Genau hier zeigt sich das moderne Orwellsche „Doppeldenk“: Eine Krankheit soll angeblich nur schwer zwischen Menschen übertragbar sein, gleichzeitig rechtfertigt man Maßnahmen, als stünde die Menschheit vor einer apokalyptischen Seuche. Dieses bewusste Erzeugen widersprüchlicher Botschaften verwirrt die Bevölkerung und macht sie politisch verteidigungsunfähig. Angst ersetzt rationale Verhältnismäßigkeit.
Wichtigstes Ziel: Grundrechte außer Kraft setzen
Schon während Corona konnte man beobachten, wie schnell Regierungen bereit waren, Grundrechte außer Kraft zu setzen. Spanien und Italien gehörten damals zu den ersten westlichen Staaten, die ganze Gesellschaften stilllegten, während selbst China zunächst nur einzelne Regionen abriegelte. Spaniens Ministerin sprach später von einer „einmaligen Operation“ unter Beteiligung von 23 Staaten – eine Formulierung, die bis heute Fragen aufwirft.
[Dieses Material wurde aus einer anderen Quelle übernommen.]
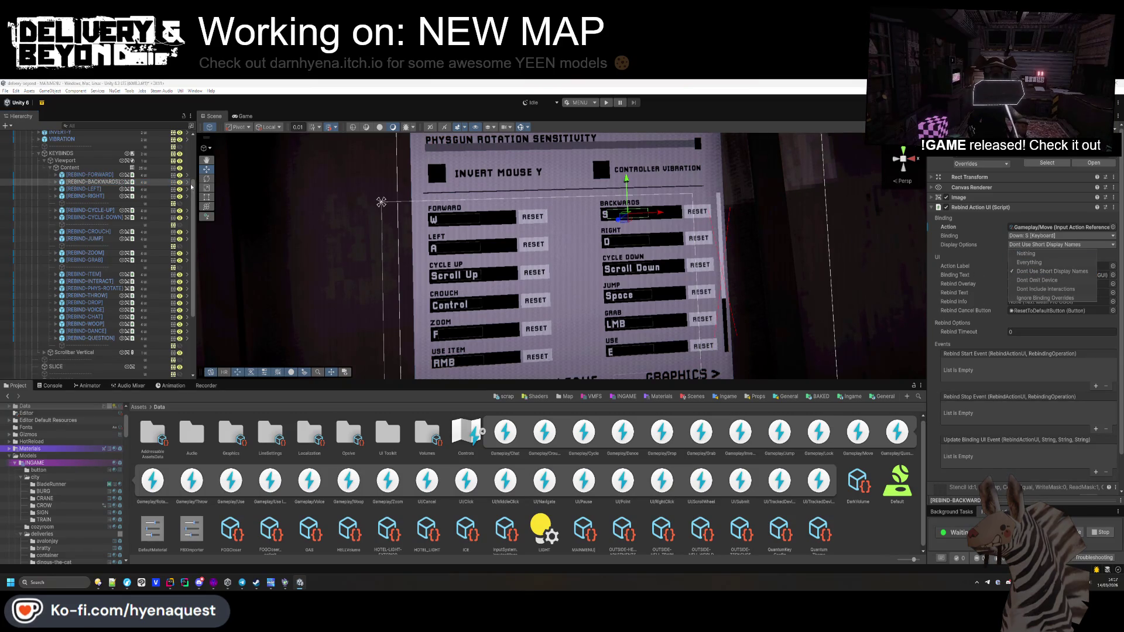
Step: Set the Left, Right and Cycle Up rebind entries to show full display names
left_click(85, 189)
left_click(1037, 244)
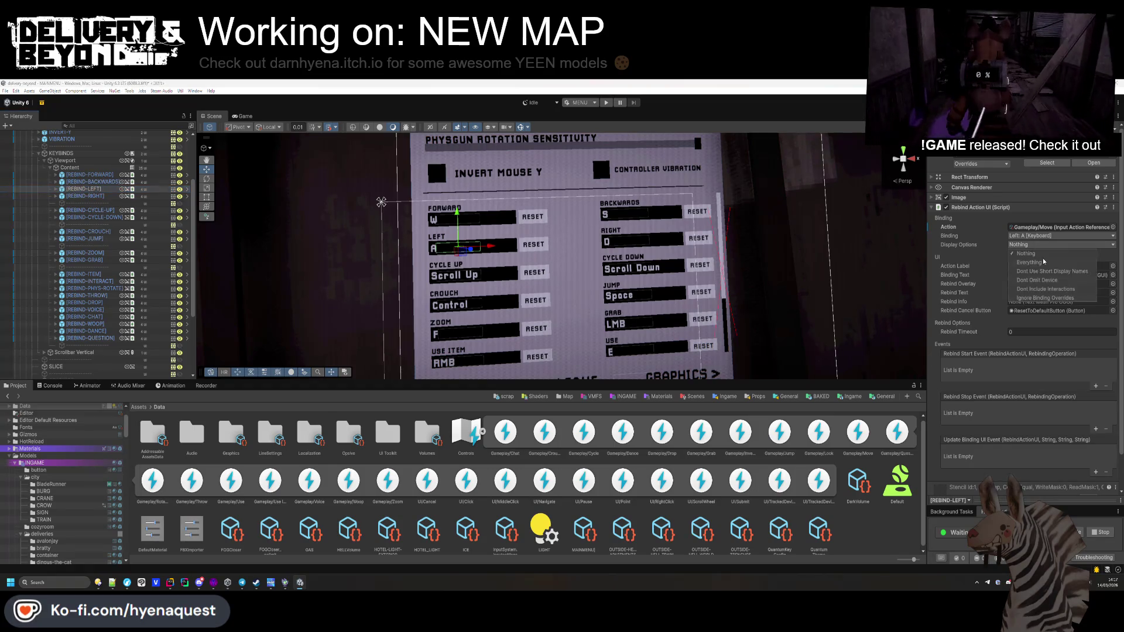
left_click(85, 196)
Hinzu kommt die wachsende Macht internationaler Gesundheitsstrukturen. WHO-Chef Tedros verweist offen auf neue Kompetenzen und globale Koordinierungsmechanismen im Rahmen der Internationalen Gesundheitsvorschriften. Nationale Parlamente und demokratische Kontrolle geraten dabei zunehmend ins Hintertreffen. Unter dem Vorwand der Gesundheit entsteht Schritt für Schritt ein transnationales Krisensystem, das im Ernstfall weitreichende Eingriffe legitimieren soll.
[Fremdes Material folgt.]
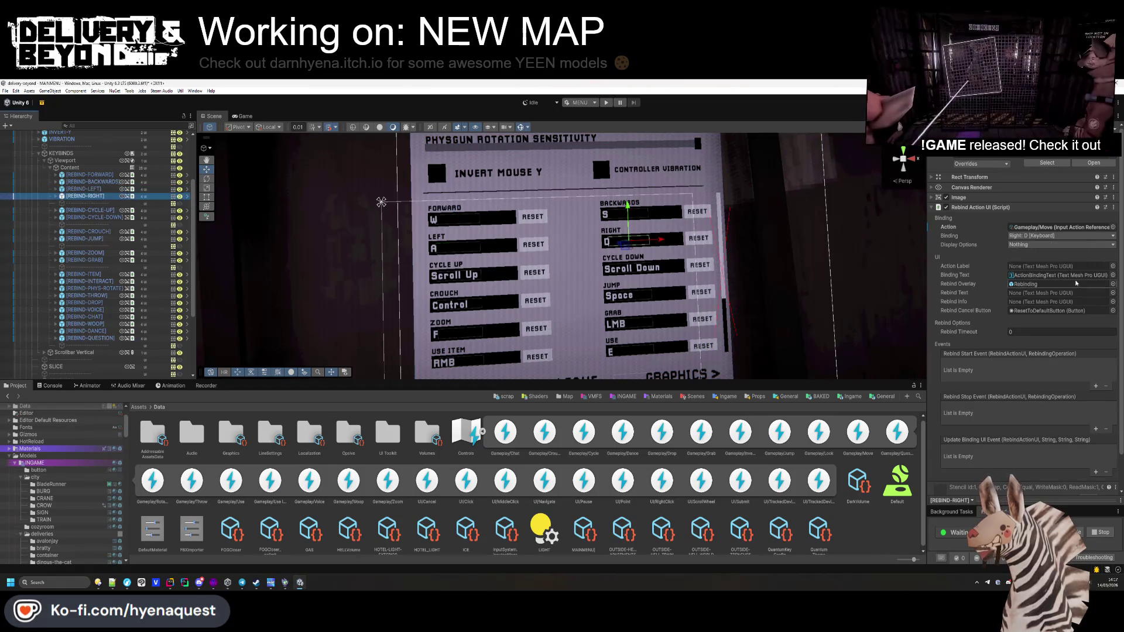
left_click(89, 210)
Auffällig ist auch der Zeitpunkt. Kurz vor der neuen Hanta-Hysterie scheiterten die Verhandlungen über das „Pathogen Access and Benefit Sharing“-System, den zentralen wirtschaftlichen Teil des WHO-Pandemieabkommens. Dabei geht es um Milliardenmärkte, Impfstoffe, Patente und die Verteilung zukünftiger Gewinne. Genau in diesem Moment beginnt ausgerechnet und plötzlich die nächste globale Gesundheitswarnung.
Moderna & Co riechen Riesengeschäft
Auch wirtschaftlich ist die Richtung längst erkennbar. Moderna und andere Unternehmen arbeiten bereits an mRNA-Impfstoffen gegen Hantaviren – obwohl die Krankheit statistisch kaum eine globale Bedrohung darstellt. Der Markt entsteht nicht aus medizinischer Notwendigkeit, sondern aus medial erzeugter Angst. Die eigentliche Ware ist nicht Gesundheit, sondern Unsicherheit.
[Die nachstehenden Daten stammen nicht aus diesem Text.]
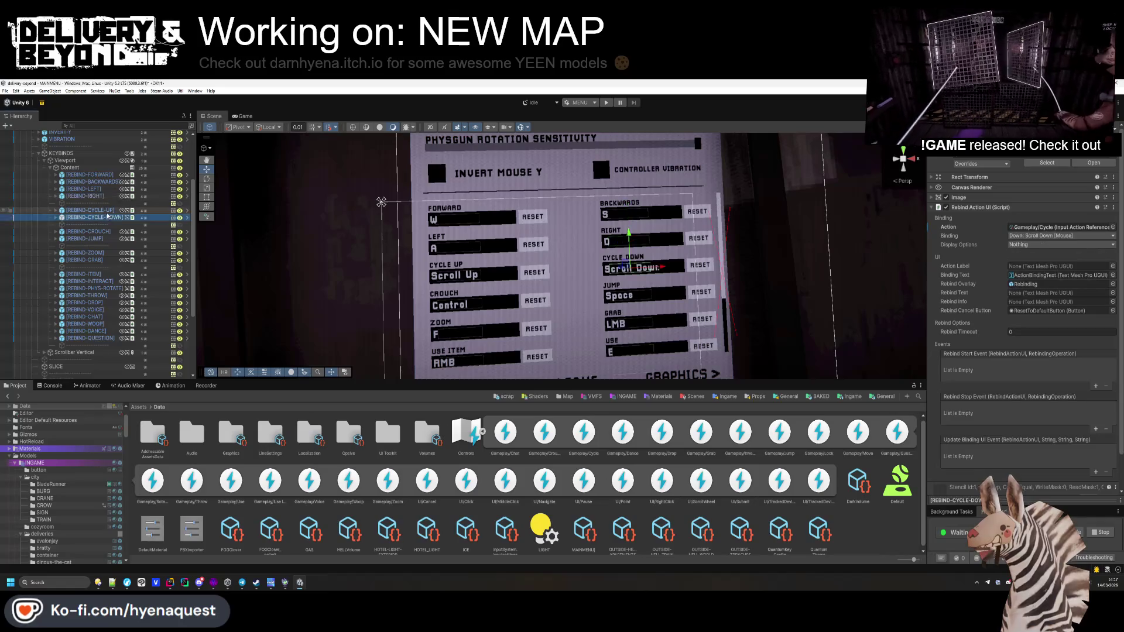
left_click(1030, 245)
left_click(1051, 271)
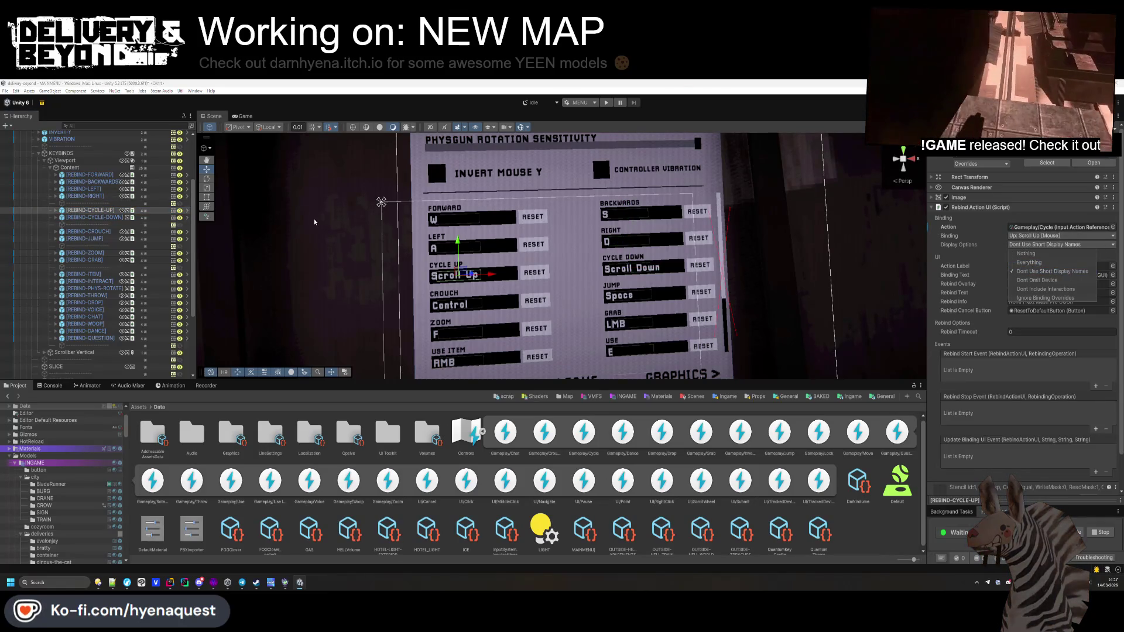
Step: Go through Cycle Down, Crouch, Jump, Zoom and Grab, and make Use Item read Right Button
left_click(88, 217)
left_click(1020, 244)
Die entscheidende Erkenntnis lautet deshalb: Moderne Pandemiepolitik funktioniert nicht primär über Krankheitserreger, sondern über psychologische Steuerung. Der Erreger liefert lediglich den Anlass. Die eigentliche Dynamik entsteht durch Dauerbeschallung, Angstkommunikation, Notstandslogik und soziale Konditionierung. Dass unsere Propaganda-Medien hier ganz vorne mit dabei sein, wird keinen mehr verwundern, der die Corona-Hysterie miterlebt hat. Aus Bürgern werden potenzielle Gefährder. Aus Grundrechten werden vorübergehende Privilegien, die man sich über Gehorsamsleistungen – notfalls unter Inkaufnahme des eigenen Todes, schwerer gesundheitlicher Schäden oder wirtschaftlichen Ruins – zurück verdienen muss. Und aus Ausnahmezuständen wird schleichend „neue Normalität“.
Wer die Corona-Jahre aufmerksam beobachtet hat, erkennt die Mechanismen sofort wieder. Deshalb ist Misstrauen in dieser Stunde keine Paranoia, Widerstand kein Verbrechen, sondern demokratische Selbstverteidigung.